Problem: Lay out each line of the rows below as a Markdown table with two columns, No. and Line, numbering the lines in order and omitting blank lines.
— start Data records —
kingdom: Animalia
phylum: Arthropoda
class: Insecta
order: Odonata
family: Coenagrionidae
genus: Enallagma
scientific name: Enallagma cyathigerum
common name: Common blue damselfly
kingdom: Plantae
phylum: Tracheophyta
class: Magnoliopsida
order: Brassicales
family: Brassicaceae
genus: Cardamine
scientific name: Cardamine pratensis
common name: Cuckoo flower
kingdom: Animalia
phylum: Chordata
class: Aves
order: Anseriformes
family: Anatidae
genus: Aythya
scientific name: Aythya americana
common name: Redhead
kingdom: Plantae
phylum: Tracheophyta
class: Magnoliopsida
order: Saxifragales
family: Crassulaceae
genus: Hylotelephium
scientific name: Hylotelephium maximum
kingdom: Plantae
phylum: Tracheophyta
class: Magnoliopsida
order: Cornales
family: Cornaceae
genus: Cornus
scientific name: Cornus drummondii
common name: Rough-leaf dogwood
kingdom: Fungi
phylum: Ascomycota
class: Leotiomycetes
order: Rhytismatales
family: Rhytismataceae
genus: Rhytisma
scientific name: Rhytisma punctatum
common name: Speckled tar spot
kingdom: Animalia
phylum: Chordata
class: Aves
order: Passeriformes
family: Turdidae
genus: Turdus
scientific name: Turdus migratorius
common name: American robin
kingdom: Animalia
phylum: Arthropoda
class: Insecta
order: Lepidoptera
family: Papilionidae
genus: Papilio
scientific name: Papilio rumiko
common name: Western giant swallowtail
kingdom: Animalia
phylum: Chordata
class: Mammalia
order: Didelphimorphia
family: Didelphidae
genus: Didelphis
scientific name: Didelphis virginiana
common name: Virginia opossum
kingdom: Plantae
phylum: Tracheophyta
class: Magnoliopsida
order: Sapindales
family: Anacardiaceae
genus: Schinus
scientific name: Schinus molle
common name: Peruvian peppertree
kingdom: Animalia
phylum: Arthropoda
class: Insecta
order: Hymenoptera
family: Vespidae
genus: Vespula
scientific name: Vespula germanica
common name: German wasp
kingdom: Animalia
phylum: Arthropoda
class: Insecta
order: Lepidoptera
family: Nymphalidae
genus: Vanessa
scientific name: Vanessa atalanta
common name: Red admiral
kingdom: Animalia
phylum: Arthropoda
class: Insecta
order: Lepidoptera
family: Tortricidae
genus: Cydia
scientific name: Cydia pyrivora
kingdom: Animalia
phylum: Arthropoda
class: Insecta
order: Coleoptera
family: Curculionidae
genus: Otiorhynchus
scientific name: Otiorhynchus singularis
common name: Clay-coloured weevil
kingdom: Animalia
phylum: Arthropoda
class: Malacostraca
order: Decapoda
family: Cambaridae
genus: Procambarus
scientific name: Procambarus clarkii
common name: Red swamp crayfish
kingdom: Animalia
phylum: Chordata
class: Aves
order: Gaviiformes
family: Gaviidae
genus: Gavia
— end Data records —
Finished exercise:
| No. | Line |
|---|---|
| 1 | kingdom: Animalia |
| 2 | phylum: Arthropoda |
| 3 | class: Insecta |
| 4 | order: Odonata |
| 5 | family: Coenagrionidae |
| 6 | genus: Enallagma |
| 7 | scientific name: Enallagma cyathigerum |
| 8 | common name: Common blue damselfly |
| 9 | kingdom: Plantae |
| 10 | phylum: Tracheophyta |
| 11 | class: Magnoliopsida |
| 12 | order: Brassicales |
| 13 | family: Brassicaceae |
| 14 | genus: Cardamine |
| 15 | scientific name: Cardamine pratensis |
| 16 | common name: Cuckoo flower |
| 17 | kingdom: Animalia |
| 18 | phylum: Chordata |
| 19 | class: Aves |
| 20 | order: Anseriformes |
| 21 | family: Anatidae |
| 22 | genus: Aythya |
| 23 | scientific name: Aythya americana |
| 24 | common name: Redhead |
| 25 | kingdom: Plantae |
| 26 | phylum: Tracheophyta |
| 27 | class: Magnoliopsida |
| 28 | order: Saxifragales |
| 29 | family: Crassulaceae |
| 30 | genus: Hylotelephium |
| 31 | scientific name: Hylotelephium maximum |
| 32 | kingdom: Plantae |
| 33 | phylum: Tracheophyta |
| 34 | class: Magnoliopsida |
| 35 | order: Cornales |
| 36 | family: Cornaceae |
| 37 | genus: Cornus |
| 38 | scientific name: Cornus drummondii |
| 39 | common name: Rough-leaf dogwood |
| 40 | kingdom: Fungi |
| 41 | phylum: Ascomycota |
| 42 | class: Leotiomycetes |
| 43 | order: Rhytismatales |
| 44 | family: Rhytismataceae |
| 45 | genus: Rhytisma |
| 46 | scientific name: Rhytisma punctatum |
| 47 | common name: Speckled tar spot |
| 48 | kingdom: Animalia |
| 49 | phylum: Chordata |
| 50 | class: Aves |
| 51 | order: Passeriformes |
| 52 | family: Turdidae |
| 53 | genus: Turdus |
| 54 | scientific name: Turdus migratorius |
| 55 | common name: American robin |
| 56 | kingdom: Animalia |
| 57 | phylum: Arthropoda |
| 58 | class: Insecta |
| 59 | order: Lepidoptera |
| 60 | family: Papilionidae |
| 61 | genus: Papilio |
| 62 | scientific name: Papilio rumiko |
| 63 | common name: Western giant swallowtail |
| 64 | kingdom: Animalia |
| 65 | phylum: Chordata |
| 66 | class: Mammalia |
| 67 | order: Didelphimorphia |
| 68 | family: Didelphidae |
| 69 | genus: Didelphis |
| 70 | scientific name: Didelphis virginiana |
| 71 | common name: Virginia opossum |
| 72 | kingdom: Plantae |
| 73 | phylum: Tracheophyta |
| 74 | class: Magnoliopsida |
| 75 | order: Sapindales |
| 76 | family: Anacardiaceae |
| 77 | genus: Schinus |
| 78 | scientific name: Schinus molle |
| 79 | common name: Peruvian peppertree |
| 80 | kingdom: Animalia |
| 81 | phylum: Arthropoda |
| 82 | class: Insecta |
| 83 | order: Hymenoptera |
| 84 | family: Vespidae |
| 85 | genus: Vespula |
| 86 | scientific name: Vespula germanica |
| 87 | common name: German wasp |
| 88 | kingdom: Animalia |
| 89 | phylum: Arthropoda |
| 90 | class: Insecta |
| 91 | order: Lepidoptera |
| 92 | family: Nymphalidae |
| 93 | genus: Vanessa |
| 94 | scientific name: Vanessa atalanta |
| 95 | common name: Red admiral |
| 96 | kingdom: Animalia |
| 97 | phylum: Arthropoda |
| 98 | class: Insecta |
| 99 | order: Lepidoptera |
| 100 | family: Tortricidae |
| 101 | genus: Cydia |
| 102 | scientific name: Cydia pyrivora |
| 103 | kingdom: Animalia |
| 104 | phylum: Arthropoda |
| 105 | class: Insecta |
| 106 | order: Coleoptera |
| 107 | family: Curculionidae |
| 108 | genus: Otiorhynchus |
| 109 | scientific name: Otiorhynchus singularis |
| 110 | common name: Clay-coloured weevil |
| 111 | kingdom: Animalia |
| 112 | phylum: Arthropoda |
| 113 | class: Malacostraca |
| 114 | order: Decapoda |
| 115 | family: Cambaridae |
| 116 | genus: Procambarus |
| 117 | scientific name: Procambarus clarkii |
| 118 | common name: Red swamp crayfish |
| 119 | kingdom: Animalia |
| 120 | phylum: Chordata |
| 121 | class: Aves |
| 122 | order: Gaviiformes |
| 123 | family: Gaviidae |
| 124 | genus: Gavia |